When I was married to my ExH. Young kids. Life was pretty shit in that we weren't on career paths, always skint, nothing to look forward to. Every day was a graft of just surviving.

We were having a conversation about the future and I talked about taking the kids to Disney one day. His response was that I was dreaming - we'd never achieve something like that, why even think about something so ludicrous. To him, such a thing was like winning the lottery, a one in a million dream.

It made me realise that he had no ambition. He was happy treading water, the same shit day in and day out and had no intention of climbing out the hole with me.

I got out of that relationship and now, many years later, I could take the kids to Disney if I wanted. They're taller than me these days so it's not part of our dreams anymore but it's nice to know that I worked hard and achieved the impossible (well, impossible as far as he was concerned)

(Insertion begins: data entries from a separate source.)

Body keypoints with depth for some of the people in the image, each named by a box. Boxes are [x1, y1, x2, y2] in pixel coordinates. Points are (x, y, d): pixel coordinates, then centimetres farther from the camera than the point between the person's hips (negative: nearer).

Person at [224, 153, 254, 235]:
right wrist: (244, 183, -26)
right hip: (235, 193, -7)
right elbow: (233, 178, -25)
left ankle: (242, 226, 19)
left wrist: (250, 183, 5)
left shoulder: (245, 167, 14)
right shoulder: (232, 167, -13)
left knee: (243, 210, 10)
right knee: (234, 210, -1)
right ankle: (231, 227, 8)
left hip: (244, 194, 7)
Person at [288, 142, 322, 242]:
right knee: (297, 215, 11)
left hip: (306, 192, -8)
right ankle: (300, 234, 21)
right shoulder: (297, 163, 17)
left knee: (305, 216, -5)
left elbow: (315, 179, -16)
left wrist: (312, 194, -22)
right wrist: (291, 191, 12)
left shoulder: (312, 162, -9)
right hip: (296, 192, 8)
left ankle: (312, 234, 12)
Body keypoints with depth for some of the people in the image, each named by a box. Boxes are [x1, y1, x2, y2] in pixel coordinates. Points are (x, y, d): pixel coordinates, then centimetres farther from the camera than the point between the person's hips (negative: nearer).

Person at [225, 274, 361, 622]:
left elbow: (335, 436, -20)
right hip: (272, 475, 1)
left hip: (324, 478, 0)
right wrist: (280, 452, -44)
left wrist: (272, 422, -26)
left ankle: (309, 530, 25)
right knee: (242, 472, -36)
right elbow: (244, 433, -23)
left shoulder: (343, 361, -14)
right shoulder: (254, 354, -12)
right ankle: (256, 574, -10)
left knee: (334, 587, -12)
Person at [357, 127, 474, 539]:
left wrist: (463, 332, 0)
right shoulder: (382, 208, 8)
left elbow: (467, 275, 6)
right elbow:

Octavia64 · 16/12/2023 21:20

When my ExH said to me that our DD had self-inflicted the massive bruises on her arm that she said he had done.

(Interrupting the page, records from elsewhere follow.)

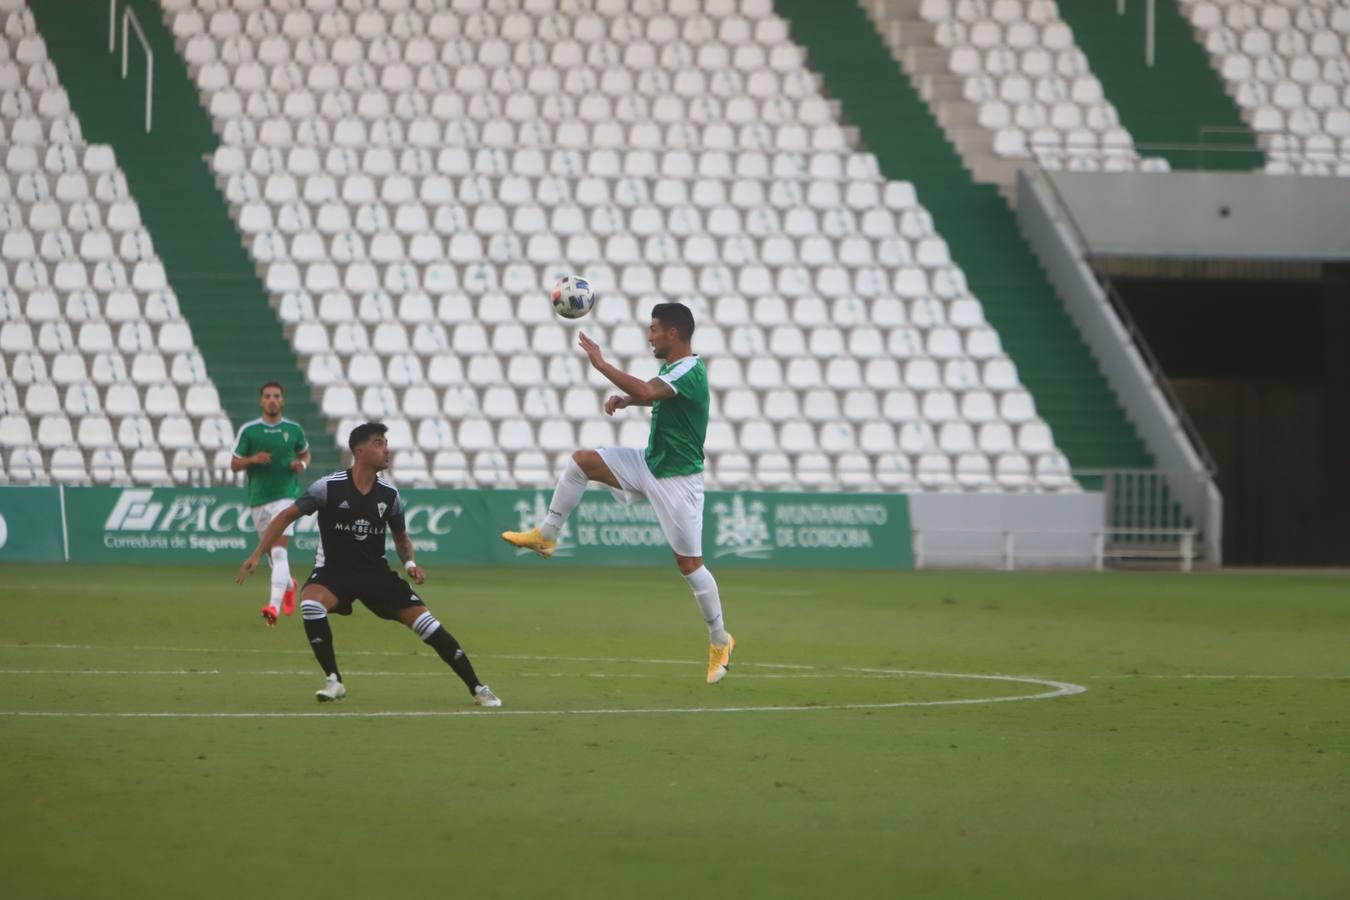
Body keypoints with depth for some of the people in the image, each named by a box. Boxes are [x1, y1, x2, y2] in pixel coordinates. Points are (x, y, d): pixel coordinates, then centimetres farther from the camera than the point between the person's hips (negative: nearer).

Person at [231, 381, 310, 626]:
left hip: (285, 496, -2)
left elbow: (305, 453, 21)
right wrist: (252, 459, -16)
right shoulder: (248, 430, 1)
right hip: (258, 499, 2)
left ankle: (274, 605, -27)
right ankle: (289, 585, 46)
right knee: (272, 553, 15)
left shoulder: (294, 430, 4)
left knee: (279, 551, -18)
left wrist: (302, 464, -2)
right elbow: (234, 464, 5)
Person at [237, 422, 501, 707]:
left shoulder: (389, 495, -3)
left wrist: (410, 562, -6)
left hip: (376, 572, 3)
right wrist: (257, 554, -11)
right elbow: (287, 516, -5)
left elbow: (401, 536, 15)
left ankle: (477, 688, 2)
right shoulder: (329, 487, -15)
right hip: (333, 570, -3)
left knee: (426, 623, -9)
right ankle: (333, 681, -18)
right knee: (310, 603, -35)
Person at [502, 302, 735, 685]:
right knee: (581, 461, -1)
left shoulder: (690, 371, -23)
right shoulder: (672, 369, 6)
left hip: (677, 479, -9)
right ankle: (545, 535, 9)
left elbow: (646, 392, -41)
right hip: (650, 464, 9)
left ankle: (720, 641, 11)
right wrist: (624, 399, 6)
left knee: (689, 563, -3)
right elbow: (650, 395, 29)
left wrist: (601, 364, -34)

I just felt such contempt that he would tell such an obvious lie (they were on all of her arm, there is no way it could have been self-inflicted)

And then he said the she had made it up to get him into a trouble.

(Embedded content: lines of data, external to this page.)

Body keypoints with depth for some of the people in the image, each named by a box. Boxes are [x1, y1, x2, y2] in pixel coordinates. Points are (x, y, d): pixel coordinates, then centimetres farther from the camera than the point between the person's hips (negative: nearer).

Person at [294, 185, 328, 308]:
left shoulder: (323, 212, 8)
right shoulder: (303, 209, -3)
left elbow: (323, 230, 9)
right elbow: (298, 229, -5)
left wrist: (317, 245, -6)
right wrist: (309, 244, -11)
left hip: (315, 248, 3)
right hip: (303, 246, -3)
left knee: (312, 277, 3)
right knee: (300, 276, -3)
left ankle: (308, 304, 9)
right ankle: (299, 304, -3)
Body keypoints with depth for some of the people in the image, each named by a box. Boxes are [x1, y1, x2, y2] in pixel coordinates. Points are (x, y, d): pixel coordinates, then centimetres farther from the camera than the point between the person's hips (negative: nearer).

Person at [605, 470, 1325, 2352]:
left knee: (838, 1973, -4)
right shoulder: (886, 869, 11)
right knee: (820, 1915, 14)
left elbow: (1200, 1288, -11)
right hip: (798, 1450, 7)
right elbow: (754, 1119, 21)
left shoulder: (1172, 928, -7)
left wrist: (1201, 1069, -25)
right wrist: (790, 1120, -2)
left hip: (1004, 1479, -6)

A 46 year old man hit our DD and then tried to claim she was making it up.

Pathetic.

SwordToFlamethrower · 16/12/2023 21:20

In my 30s I realised I had a huge amount of internalised misogyny.

It was really hard to admit and process all the toxic stuff I'd learned in life, how I saw women and myself.

I was angry, heartbroken and ashamed.

Since then I've worked VERY hard to be a good woman, learned to love myself as a woman, fight for women's rights and advocate for myself and other women and girls.

Pallisers · 16/12/2023 21:23

There were 2.

First was when a therapist said to me "there isn't a belief system in the world that requires you to value other people MORE than yourself"

Second was when my child was struggling with mental health issues. We had access to excellent therapy etc (so lucky where we live) but one morning when we were really struggling, trying to get them to school, trying to balance different advice, thinking about medication it occurred to me that everyone else saw our child for 50 minutes, gave their best but then went home to their own problems and worries. The only people for whom this was a matter of life or death were dh and me. I said it to DH and it empowered us to listen to each other and make decisions that helped.

Sirian · 16/12/2023 21:24

I spent a decade pining after my ex who dumped me. Then he asked if I wanted to try again and I said no! Because I finally realised that love needs to be reciprocated. I loved him but he didn’t love me (otherwise he wouldn’t have dumped me in the first place) and that ruled out any relationship between us. This applies to everything in life - if you aren’t getting back what you’re putting in it’s time to stop and walk away.

I also realised that I had been mistaken about who he actually was. I was pining after the person I’d thought he was, not the person he actually was. I realised that we often project onto people, we see what we want to see, and what we need to do is see the truth. Shame it took me ten years to figure that out!